*SOURCE DATA*
=== Section Start ===

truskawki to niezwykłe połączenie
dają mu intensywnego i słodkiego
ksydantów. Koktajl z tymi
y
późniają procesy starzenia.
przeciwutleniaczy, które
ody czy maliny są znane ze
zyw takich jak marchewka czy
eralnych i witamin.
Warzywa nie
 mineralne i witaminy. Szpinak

=== Section End ===
=== Section Start ===

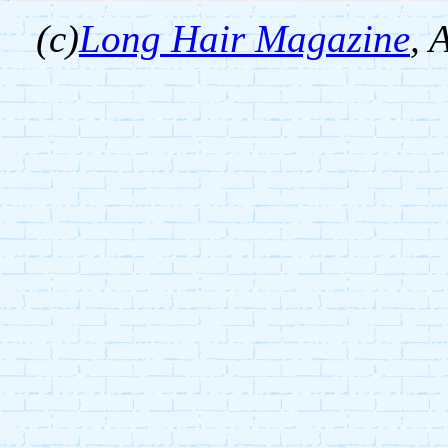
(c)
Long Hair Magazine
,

=== Section End ===
=== Section Start ===

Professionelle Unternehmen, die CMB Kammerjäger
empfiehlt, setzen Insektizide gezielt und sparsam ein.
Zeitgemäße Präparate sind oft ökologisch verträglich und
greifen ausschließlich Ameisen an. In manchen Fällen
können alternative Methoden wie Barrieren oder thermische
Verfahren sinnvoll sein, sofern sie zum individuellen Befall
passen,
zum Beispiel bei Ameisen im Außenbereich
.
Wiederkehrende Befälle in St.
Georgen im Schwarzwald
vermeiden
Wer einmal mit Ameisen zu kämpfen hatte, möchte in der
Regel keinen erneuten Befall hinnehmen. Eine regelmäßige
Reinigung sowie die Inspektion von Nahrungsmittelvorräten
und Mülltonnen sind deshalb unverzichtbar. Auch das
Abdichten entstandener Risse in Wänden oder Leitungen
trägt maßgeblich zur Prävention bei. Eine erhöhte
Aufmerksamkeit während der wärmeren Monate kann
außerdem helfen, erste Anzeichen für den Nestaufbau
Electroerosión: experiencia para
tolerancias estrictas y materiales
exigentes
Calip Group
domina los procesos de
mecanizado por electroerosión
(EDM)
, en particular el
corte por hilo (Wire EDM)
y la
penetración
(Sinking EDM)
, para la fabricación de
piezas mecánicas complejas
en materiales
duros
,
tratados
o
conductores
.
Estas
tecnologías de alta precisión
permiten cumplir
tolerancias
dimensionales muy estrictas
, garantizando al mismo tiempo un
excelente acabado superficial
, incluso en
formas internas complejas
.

=== Section End ===

*PROBLEM REQUIREMENTS*
Can you retype the records from the line containing "truskawki to niezwykłe połączenie" through the line containing "mineralne i witaminy. Szpinak", character for character?

*RESULT*
truskawki to niezwykłe połączenie
dają mu intensywnego i słodkiego
ksydantów. Koktajl z tymi
y
późniają procesy starzenia.
przeciwutleniaczy, które
ody czy maliny są znane ze
zyw takich jak marchewka czy
eralnych i witamin.
Warzywa nie
 mineralne i witaminy. Szpinak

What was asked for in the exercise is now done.